The cash value of your policy will also be taxable if your death benefit isn’t paid out to your beneficiary right after you die. Specifically, in your policy, you can specify that your insurer should hold on to your death benefit for a certain period of time after your death before paying it out. In this case, the cash value of your policy will continue to earn interest until your death benefit is paid out. Your beneficiary will be taxed on the interest earned when they receive your death benefit.
You can use your life insurance policy as collateral for a loan that you take out. This means that if you die, your loan provider will first get to use the money in your death benefit to pay off any outstanding balance on the loan.
If there’s money left in your death benefit after this point, your beneficiary will receive the rest, and they won’t be taxed on it. But if there wasn’t enough money in your death benefit to pay off the loan, your beneficiary will have to pay taxes on the outstanding loan balance.

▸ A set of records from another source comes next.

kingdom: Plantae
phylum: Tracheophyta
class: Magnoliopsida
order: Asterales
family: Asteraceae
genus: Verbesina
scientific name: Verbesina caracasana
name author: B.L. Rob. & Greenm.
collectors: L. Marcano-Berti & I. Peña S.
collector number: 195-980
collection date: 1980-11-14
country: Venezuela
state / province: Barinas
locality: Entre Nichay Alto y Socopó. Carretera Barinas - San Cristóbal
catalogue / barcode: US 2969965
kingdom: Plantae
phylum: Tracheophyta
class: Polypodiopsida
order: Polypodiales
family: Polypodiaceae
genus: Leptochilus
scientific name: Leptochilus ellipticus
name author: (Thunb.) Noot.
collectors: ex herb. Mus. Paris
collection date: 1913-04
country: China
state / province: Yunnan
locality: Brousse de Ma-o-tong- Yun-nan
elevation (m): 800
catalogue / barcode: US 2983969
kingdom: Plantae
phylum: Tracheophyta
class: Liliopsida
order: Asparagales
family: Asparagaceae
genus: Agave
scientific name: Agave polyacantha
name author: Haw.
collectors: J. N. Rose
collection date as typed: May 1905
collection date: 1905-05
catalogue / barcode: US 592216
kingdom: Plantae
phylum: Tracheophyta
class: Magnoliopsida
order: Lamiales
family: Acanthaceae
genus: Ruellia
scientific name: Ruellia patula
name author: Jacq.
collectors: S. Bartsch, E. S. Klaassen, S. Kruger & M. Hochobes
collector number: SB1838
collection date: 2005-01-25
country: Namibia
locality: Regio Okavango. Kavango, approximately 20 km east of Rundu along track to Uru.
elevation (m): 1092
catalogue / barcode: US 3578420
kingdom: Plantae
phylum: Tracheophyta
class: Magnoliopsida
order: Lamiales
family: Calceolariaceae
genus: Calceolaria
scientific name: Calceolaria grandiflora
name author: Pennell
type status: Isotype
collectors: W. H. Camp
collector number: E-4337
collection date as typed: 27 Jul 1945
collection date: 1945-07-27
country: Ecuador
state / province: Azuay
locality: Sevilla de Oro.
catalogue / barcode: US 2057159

You can legally sell your life insurance policy to somebody else if you live in Saskatchewan, Quebec, New Brunswick, or Nova Scotia. The buyer will take on the responsibility of paying the premiums and designate a new beneficiary. You’ll give up all rights to the policy and any benefits you originally paid for. And in addition to this, you could get taxed on the money you make from selling your policy.
How much will you have to pay in taxes if you sell your policy? It’ll depend on the type of policy you had, the amount you paid into it while you held it, the amount you made by selling it, and whether the policy had a cash value.
What if you’re a beneficiary and you’ve received a life insurance payout? What do you need to report on your annual tax return?
If you received just a death benefit without any interest earned, it’s pretty simple. You don’t have to report the death benefit as taxable income on your return.
However, you will have to report the interest as income on your tax return if it was received as part of the payout. The insurance company will send you a T5 slip that specifies the amount you need to include on your return. Follow the same process if you’re the owner of a policy with a cash value and you decide to surrender your policy.
No one wants to pay more in taxes than they have to. It’s understandable that you might be concerned that you or your beneficiary could be taxed heavily on your life insurance policy.
Fortunately, if you’re wondering “Is life insurance taxable in Canada?” the answer is usually “no.”
You can give your family a financial safety net without worrying that it’ll get eaten up by the CRA.